BOSTON, MA – State Treasurer Steven Grossman, Chairman of the Massachusetts School Building Authority (“MSBA”) and Katherine Craven, MSBA Executive Director, announced today that the MSBA’s Board of Directors has approved 43 projects in 31 districts under the Green Repair Program. The MSBA grants for these 43 projects total $25,399,578.

The main goals of the Green Repair Program are to improve learning environments for children and teachers, reduce energy use and generate cost savings for districts. The program will repair or replace roofs, windows and/or boilers in schools that are otherwise structurally, functionally and educationally sound. The one-time-only program has a limited budget of $300 million and grants will be awarded on a competitive basis. Districts are eligible to receive funding for more than one school -- unlike the MSBA’s traditional grant program. These upgrades will make the buildings more sustainable and energy efficient and will produce measurable energy savings.
“Our Green Repair Program allows us to make much needed repairs to more schools in less time. Besides improving the learning environment for our children, the green repairs also make our schools more energy efficient, and generate significant cost savings. It's a win-win program for everyone,” stated Treasurer Steven Grossman.

“The Green Repair Program will provide incredible benefits to districts by enabling the MSBA to both expedite and broaden the MSBA’s participation in repair projects, thereby maximizing the impact of this program,” stated Katherine Craven.

The MSBA strives to find the right-sized, most fiscally responsible and educationally appropriate solutions to create safe and sound learning environments. The MSBA is committed to protecting the taxpayer’s dollar by improving the school building grant process and avoiding the mistakes of the past in the funding and construction of school facilities.

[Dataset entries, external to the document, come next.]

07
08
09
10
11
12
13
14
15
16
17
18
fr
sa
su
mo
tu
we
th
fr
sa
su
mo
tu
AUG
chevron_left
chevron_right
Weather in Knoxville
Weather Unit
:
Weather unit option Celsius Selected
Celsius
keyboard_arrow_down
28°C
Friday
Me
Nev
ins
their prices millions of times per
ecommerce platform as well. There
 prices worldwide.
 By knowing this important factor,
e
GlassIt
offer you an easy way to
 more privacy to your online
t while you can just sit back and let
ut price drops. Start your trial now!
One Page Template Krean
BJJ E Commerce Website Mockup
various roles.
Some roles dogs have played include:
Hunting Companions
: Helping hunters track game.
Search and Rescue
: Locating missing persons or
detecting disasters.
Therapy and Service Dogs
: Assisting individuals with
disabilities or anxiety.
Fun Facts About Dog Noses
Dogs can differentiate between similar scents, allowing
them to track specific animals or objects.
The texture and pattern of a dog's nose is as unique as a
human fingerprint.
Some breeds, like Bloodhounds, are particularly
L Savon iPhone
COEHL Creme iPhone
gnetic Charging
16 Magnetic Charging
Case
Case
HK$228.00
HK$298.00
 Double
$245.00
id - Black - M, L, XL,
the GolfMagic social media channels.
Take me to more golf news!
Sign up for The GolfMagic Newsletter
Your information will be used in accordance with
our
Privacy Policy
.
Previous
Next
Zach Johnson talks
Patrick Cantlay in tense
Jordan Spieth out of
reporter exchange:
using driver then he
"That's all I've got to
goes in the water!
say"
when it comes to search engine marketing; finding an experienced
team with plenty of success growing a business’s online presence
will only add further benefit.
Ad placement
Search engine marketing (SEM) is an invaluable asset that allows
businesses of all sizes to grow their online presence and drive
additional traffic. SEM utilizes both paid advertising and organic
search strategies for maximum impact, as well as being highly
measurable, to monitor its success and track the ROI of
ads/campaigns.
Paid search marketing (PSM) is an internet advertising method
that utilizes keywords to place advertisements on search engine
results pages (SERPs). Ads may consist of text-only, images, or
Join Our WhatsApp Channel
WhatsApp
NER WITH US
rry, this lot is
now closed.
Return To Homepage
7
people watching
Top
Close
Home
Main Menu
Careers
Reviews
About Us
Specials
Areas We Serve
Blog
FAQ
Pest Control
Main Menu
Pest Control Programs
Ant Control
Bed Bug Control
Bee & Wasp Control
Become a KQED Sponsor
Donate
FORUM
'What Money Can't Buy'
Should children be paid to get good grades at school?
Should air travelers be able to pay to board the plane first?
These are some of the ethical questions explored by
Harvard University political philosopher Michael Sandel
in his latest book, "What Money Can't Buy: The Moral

The MSBA has reformed the Commonwealth’s formerly rampant and unsustainable program, which had accumulated $11 billion in debt. In 2007, as a result of programmatic reforms and sound fiscal management, the MSBA was able to reopen a sustainable, reformed grant program. In its six year history, the MSBA has made $7.5 billion in reimbursements to cities, towns and regional school districts for school construction projects. These timely payments have saved municipalities over $2.9 billion in avoided local interest costs and have provided much needed cash flow to communities in these difficult economic times.